Superconductivity Discovered: Zero Resistance, Infinite Possibility

Heike Kamerlingh Onnes watched electrical resistance vanish completely in a mercury wire cooled to 4.2 Kelvin on April 8, 1911, in his laboratory at the University of Leiden. The result was so unexpected that Onnes initially suspected an equipment malfunction. He repeated the experiment, obtained the same result, and realized he had discovered something that classical physics could not explain: a state of matter in which electrical current flows without any resistance at all. He called it "supraconductivity," later shortened to superconductivity. Onnes was uniquely positioned to make this discovery because he had spent years developing the world's most advanced cryogenic laboratory. In 1908, he had become the first person to liquefy helium, reaching temperatures within a few degrees of absolute zero. This capability, which no other laboratory in the world could replicate at the time, allowed him to test how materials behaved at temperatures where quantum mechanical effects dominated.

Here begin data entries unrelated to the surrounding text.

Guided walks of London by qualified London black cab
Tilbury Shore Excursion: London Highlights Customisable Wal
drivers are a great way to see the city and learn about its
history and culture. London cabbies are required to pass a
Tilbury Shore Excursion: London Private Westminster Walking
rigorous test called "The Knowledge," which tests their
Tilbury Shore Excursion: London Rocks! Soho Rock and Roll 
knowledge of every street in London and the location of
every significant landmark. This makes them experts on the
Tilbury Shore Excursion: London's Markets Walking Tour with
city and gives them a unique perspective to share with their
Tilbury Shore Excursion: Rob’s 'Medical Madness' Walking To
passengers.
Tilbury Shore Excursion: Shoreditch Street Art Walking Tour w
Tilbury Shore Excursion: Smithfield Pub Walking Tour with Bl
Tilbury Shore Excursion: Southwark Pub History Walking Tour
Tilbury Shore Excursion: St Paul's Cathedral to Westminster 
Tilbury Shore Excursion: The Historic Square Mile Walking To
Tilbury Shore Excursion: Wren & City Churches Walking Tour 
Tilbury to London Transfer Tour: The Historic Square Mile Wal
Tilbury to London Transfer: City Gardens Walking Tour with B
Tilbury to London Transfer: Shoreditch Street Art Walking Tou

His decision to measure mercury's resistance at liquid helium temperatures was systematic rather than inspired; he was simply working through a list of elements. The implications were profound but the explanation was elusive. Normal electrical conductors lose resistance gradually as they cool, but even at absolute zero, impurities and lattice defects prevent resistance from reaching exactly zero. Superconductors behave differently: resistance drops abruptly to zero at a specific critical temperature, and current flowing through a superconducting loop can persist indefinitely. The Meissner effect, discovered in 1933, showed that superconductors also completely expel magnetic fields, demonstrating that superconductivity was a distinct quantum state rather than simply an extreme case of good conductivity. A theoretical explanation did not arrive until 1957, when John Bardeen, Leon Cooper, and John Robert Schrieffer published BCS theory, showing that electrons in a superconductor form paired states (Cooper pairs) that move through the crystal lattice without scattering. The theory won the 1972 Nobel Prize, one of the few cases where the explanation of a phenomenon won a separate Nobel from its discovery. The 1986 discovery of high-temperature superconductors, ceramic materials that superconduct above 90 Kelvin, opened possibilities for practical applications that Onnes could not have imagined.